My reaction to this is simple: of course there is little to no medical training on menopause. Of course. Anyone who has ever been to the doctor (for a simple cold, for a reproductive reason, or anything else) knows that doctors are easily stumped and that their training is often surface-level. If you present anything besides a “normal” case, the likelihood is that doctors will not have in-depth knowledge of your condition (regardless of whether that condition means you’re “healthy” or “sick”). In addition, if your body or your reproductive system represents something besides the norm then you should just brace yourself for doctors’ lack of knowledge about your body. Individual doctors are not necessarily at fault for this since they do not get training on aging bodies, disabled bodies, reproductive bodies that do not behave according to textbook info —  let alone the fact that the male body is really the norm and so women are already at a disadvantage since their reproductive bodies already represent an abnormal case. I’ve interviewed menopausal women who’ve talked about going to the doctor and having those doctors not really know much about their symptoms. I’ve also interviewed women who have had hysterectomies but then are not told anything about what effect that hysterectomy might have on long-term health or menopause. I have a student who just completed a dissertation on the reproductive experiences of women with sickle cell disease, and it is clear from her study that doctors have no idea how to deal with the reproductive needs of women with a congenital disease. I’m also working on a project about women with spinal cord injuries who can’t even find a doctor who will give them a proper pelvic exam because doctors have no idea how to handle a body that does not neatly fit on an exam table.

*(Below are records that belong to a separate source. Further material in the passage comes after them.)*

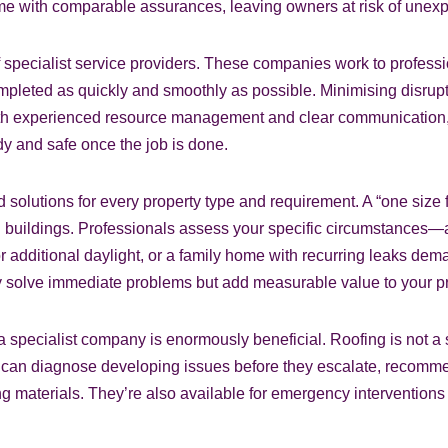
come with comparable assurances, leaving owners at risk of une
f specialist service providers. These companies work to profess
ompleted as quickly and smoothly as possible. Minimising disrupt
 With experienced resource management and clear communication,
dy and safe once the job is done.
d solutions for every property type and requirement. A “one size 
 buildings. Professionals assess your specific circumstances—a 
additional daylight, or a family home with recurring leaks dema
ly solve immediate problems but add measurable value to your pr
pecialist company is enormously beneficial. Roofing is not a set
ls can diagnose developing issues before they escalate, recom
ing materials. They’re also available for emergency interventio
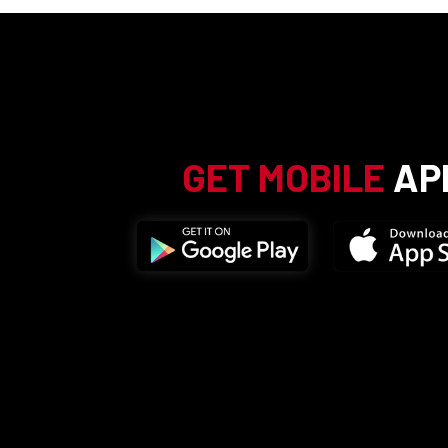
GET MOBILE
AP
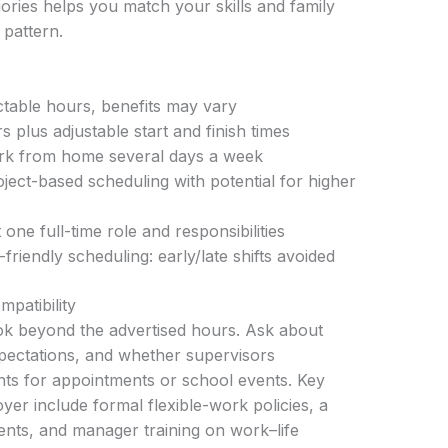
ories helps you match your skills and family
pattern.
table hours, benefits may vary
s plus adjustable start and finish times
ork from home several days a week
ject-based scheduling with potential for higher
one full-time role and responsibilities
friendly scheduling: early/late shifts avoided
mpatibility
ok beyond the advertised hours. Ask about
xpectations, and whether supervisors
s for appointments or school events. Key
oyer include formal flexible-work policies, a
nts, and manager training on work–life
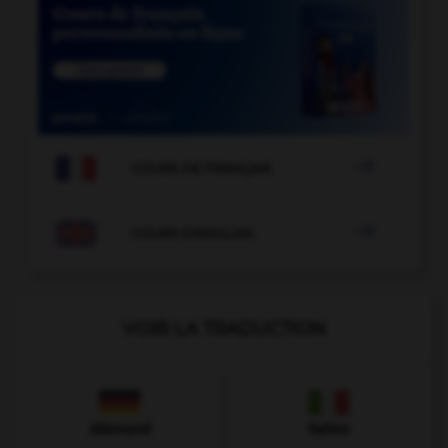

COURS DE FRANÇAIS

COURS D'ANGLAIS
VOIR LA TRADUCTION
Allemand
Italien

Women who really want answers learn to strategize about how to cobble together knowledge about their health or illness by seeing multiple doctors, going to alternative doctors as well as mainstream doctors, consulting others who have the same health or illness, doing their own research outside of medical institutions, and to some extent just putting up with their bodies and life stages without medical help. Women learn these strategies over time as doctors remain unable to help them. This is not a new situation by any means, rather it is just what women have learned (or have to learn) to expect over time. As much as biomedicine would like to declare doctors as the experts on women’s health and health or illness in general, in practice we know that doctors are not these experts. They are probably trying the best they can most of the time, but just have little training and knowledge in anything specific. Unless an individual doctor becomes extremely proactive and wants to seek out extra knowledge by themselves, the likelihood is that they will only have cursory knowledge of specific women’s health conditions or life stages. This means that women have to be ready to be their own experts and know their own “normal” in any life stage, because we cannot rely on doctors to have any training that might help us. Yes, on one level, this is a serious problem but, on another level, this is just reality.